While the use of rap lyrics in court is a growing issue here in the United States, it’s also been happening in Britain for quite some time, particularly in regards to the drill scene.

According to a recent profile in the New York Timesundefined, one of the scene’s stars, Digga D, had his music videos used against him as evidence in court and is now barred from rapping about gang violence. He also must notify the police when he releases new music. If the court finds that his lyrics are inciting violence or mention certain areas of London, his parole can be violated and he will be sent back to prison.

Since 2014, British judges have had the ability to hand out “Criminal Behavior Orders,” regulating a convict’s life, including banning them from certain neighborhoods and controlling their lyrics. Authorities argue that drill lyrics can lead to gang violence. They also accuse the genre of fueling knife crime, which is at a 10-year high.

In 2018, Digga D was sentenced to one year in prison for conspiracy to commit violent disorder after he and his 1011 crew were arrested for carrying machetes, knives, and baseball bats after a stop and search. The crew claimed they were on their way to film a music video but police claimed they were on their way to attack a rival gang. They eventually plead guilty. Digga D was also arrested twice last year, first in March for violent disorder and breaching his Criminal Behavior Orders and again in July for “inciting violence” after attending a Black Lives Matter protest in London.

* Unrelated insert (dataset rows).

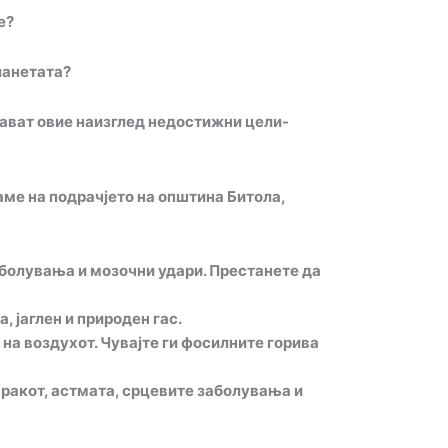
е?
ланетата?
рават овие наизглед недостижни цели-
аме на подрачјето на општина Битола,
аболувања и мозочни удари. Престанете да
 јаглен и природен гас.
на воздухот. Чувајте ги фосилните горива
 ракот, астмата, срцевите заболувања и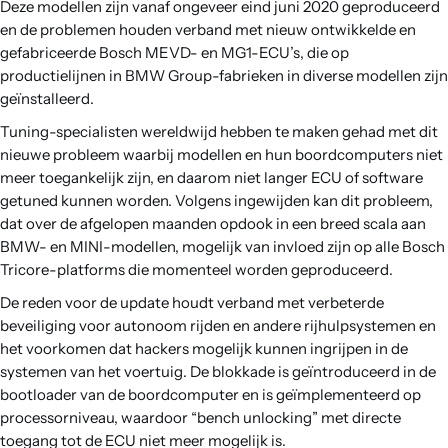
Deze modellen zijn vanaf ongeveer eind juni 2020 geproduceerd
en de problemen houden verband met nieuw ontwikkelde en
gefabriceerde Bosch MEVD- en MG1-ECU’s, die op
productielijnen in BMW Group-fabrieken in diverse modellen zijn
geïnstalleerd.
Tuning-specialisten wereldwijd hebben te maken gehad met dit
nieuwe probleem waarbij modellen en hun boordcomputers niet
meer toegankelijk zijn, en daarom niet langer ECU of software
getuned kunnen worden. Volgens ingewijden kan dit probleem,
dat over de afgelopen maanden opdook in een breed scala aan
BMW- en MINI-modellen, mogelijk van invloed zijn op alle Bosch
Tricore-platforms die momenteel worden geproduceerd.
De reden voor de update houdt verband met verbeterde
beveiliging voor autonoom rijden en andere rijhulpsystemen en
het voorkomen dat hackers mogelijk kunnen ingrijpen in de
systemen van het voertuig. De blokkade is geïntroduceerd in de
bootloader van de boordcomputer en is geïmplementeerd op
processorniveau, waardoor “bench unlocking” met directe
toegang tot de ECU niet meer mogelijk is.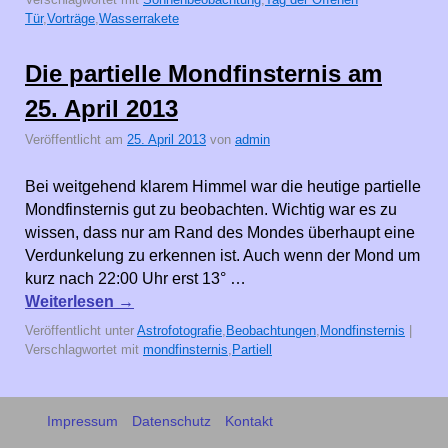
Tür
,
Vorträge
,
Wasserrakete
Die partielle Mondfinsternis am
25. April 2013
Veröffentlicht am
25. April 2013
von
admin
Bei weitgehend klarem Himmel war die heutige partielle
Mondfinsternis gut zu beobachten. Wichtig war es zu
wissen, dass nur am Rand des Mondes überhaupt eine
Verdunkelung zu erkennen ist. Auch wenn der Mond um
kurz nach 22:00 Uhr erst 13° …
Weiterlesen
→
Veröffentlicht unter
Astrofotografie
,
Beobachtungen
,
Mondfinsternis
|
Verschlagwortet mit
mondfinsternis
,
Partiell
Impressum
Datenschutz
Kontakt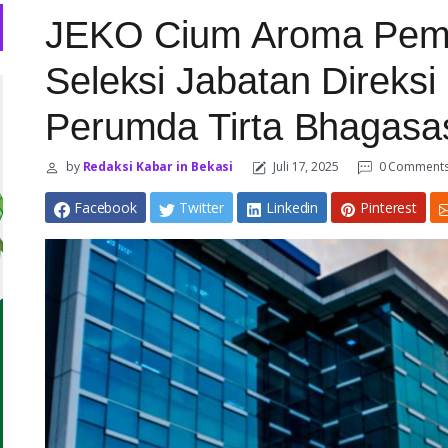
JEKO Cium Aroma Pem
Seleksi Jabatan Direks
Perumda Tirta Bhagasa
by
Redaksi Kabar in Bekasi
Juli 17, 2025
0 Comment
Facebook
Twitter
Linkedin
Pinterest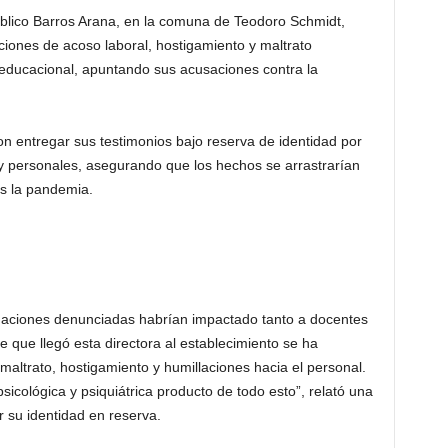
público Barros Arana, en la comuna de Teodoro Schmidt,
ciones de acoso laboral, hostigamiento y maltrato
to educacional, apuntando sus acusaciones contra la
n entregar sus testimonios bajo reserva de identidad por
 y personales, asegurando que los hechos se arrastrarían
as la pandemia.
ituaciones denunciadas habrían impactado tanto a docentes
 que llegó esta directora al establecimiento se ha
maltrato, hostigamiento y humillaciones hacia el personal.
icológica y psiquiátrica producto de todo esto”, relató una
 su identidad en reserva.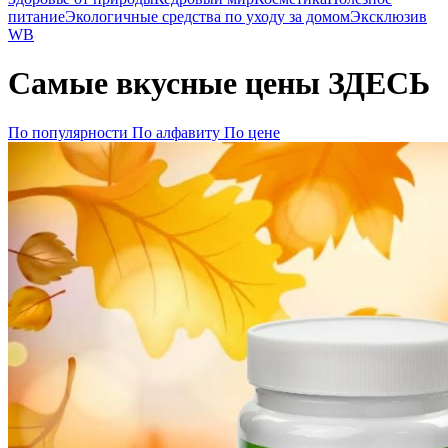
питание
Экологичные средства по уходу за домом
Эксклюзив
WB
Самые вкусные цены ЗДЕСЬ
По популярности
По алфавиту
По цене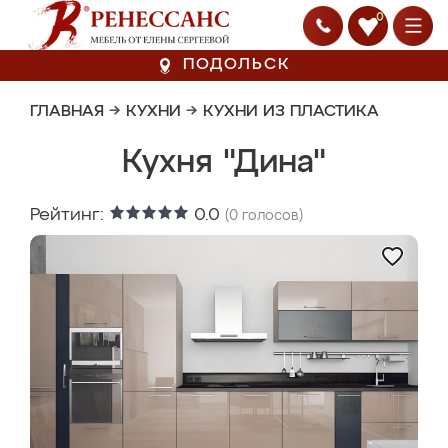
0
ПОДОЛЬСК
ГЛАВНАЯ
→
КУХНИ
→
КУХНИ ИЗ ПЛАСТИКА
Кухня "Дина"
Рейтинг:
0.0
(
0
голосов)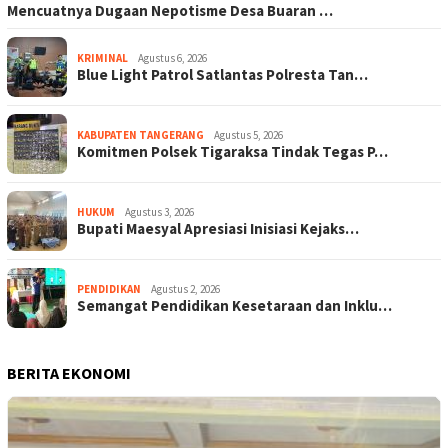
Mencuatnya Dugaan Nepotisme Desa Buaran …
KRIMINAL
Agustus 6, 2026
Blue Light Patrol Satlantas Polresta Tan…
KABUPATEN TANGERANG
Agustus 5, 2026
Komitmen Polsek Tigaraksa Tindak Tegas P…
HUKUM
Agustus 3, 2026
Bupati Maesyal Apresiasi Inisiasi Kejaks…
PENDIDIKAN
Agustus 2, 2026
Semangat Pendidikan Kesetaraan dan Inklu…
BERITA EKONOMI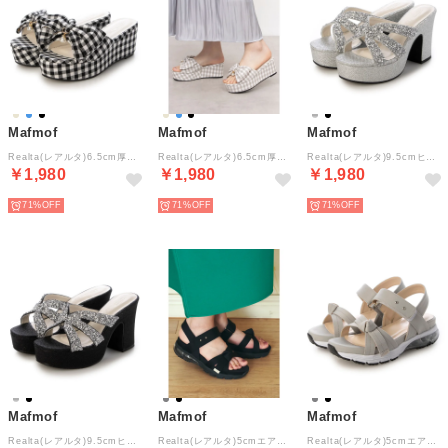
Mafmof
Mafmof
Mafmof
Realta(レアルタ)6.5cm厚底ウェッジソールリボンサンダル （ブラック・チェック）
Realta(レアルタ)6.5cm厚底ウェッジソールリボンサンダル （ベージュ・チェック）
Realta(レアルタ)9.5cmヒールパール×ラメサンダル （シルバー・ラメ）
￥1,980
￥1,980
￥1,980
71%
71%
71%
Mafmof
Mafmof
Mafmof
Realta(レアルタ)9.5cmヒールパール×ラメサンダル （ブラック・ラメ）
Realta(レアルタ)5cmエアー入りクッショニングソールリボンベルクロスポーツサンダル （ブラック・ブラックソール）
Realta(レアルタ)5cmエアー入りクッショニングソールリボンベルクロスポーツサンダル （ライトグレー・ホワイト）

Digga D is not the only artist who has been subject to CBO orders. After artists Skengdo and AM performed a song with lyrics featuring a list of gang members who had been stabbed, a judge in 2019 sentenced them to nine months in prison. British authorities have also been removing videos from YouTube—they removed 319 drill music videos last year and over 500 videos in the past three years.

The use of rap lyrics in court is an ongoing issue in America. It has come up in high-profile cases involving rappers like 6ix9ine and YNW Melly. Genius News previously broke down how lyrics have landed rappers in jail.